===== Text shown =====

CalMac industrial action ballot after pay talks fail
Ferry crews are to vote on possible strike action following the collapse of wage negotiations at west coast ferry operator Caledonian MacBrayne.
The Rail, Maritime and Transport union (RMT), the biggest at the firm, accused its Scottish Government owners of scuppering progress towards a deal.
It said a meeting with managing director Robbie Drummond and other unions today following two rounds of pay talks had ended in failure.
The RMT said the pay offer amounted to a pay cut which it described as “derisory” and a “serious kick in the teeth”.
The Transport Salaried Staffs Association (TSSA) this week also rejected the 0.5 per cent offer, along with fellow CalMac unions Unite and Nautilus.
An alternative, two-year deal, involving a RPI inflation rate rise in the second year, was also turned down.
RMT general secretary Mick Cash said: “Our negotiators have tried over a series of meetings to get a cost of living award for essential lifeline ferry workers.

=====

◆ **Required actions**
**1.** List every trade union named in the CalMac article.
**2.** Write out the stretch of the CalMac article from "The RMT said" through "also turned down.", word for word.
None of the material is needed.

===== Source data =====

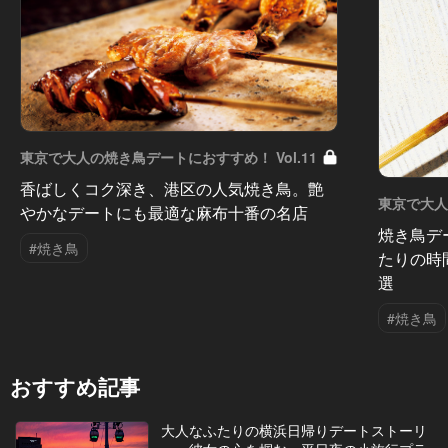
東京で大人の焼き鳥デートにおすすめ！ Vol.11
香ばしくコク深き、港区の人気焼き鳥。艶
東京で大人
やかなデートにも最適な麻布十番の名店
焼き鳥デ
#焼き鳥
たりの時
選
#焼き鳥
おすすめ記事
大人なふたりの横浜日帰りデートストーリ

=====

◆ **Results by task**
**1.**
- Rail, Maritime and Transport union (RMT)
- Transport Salaried Staffs Association (TSSA)
- Unite
- Nautilus

**2.**
The RMT said the pay offer amounted to a pay cut which it described as “derisory” and a “serious kick in the teeth”.
The Transport Salaried Staffs Association (TSSA) this week also rejected the 0.5 per cent offer, along with fellow CalMac unions Unite and Nautilus.
An alternative, two-year deal, involving a RPI inflation rate rise in the second year, was also turned down.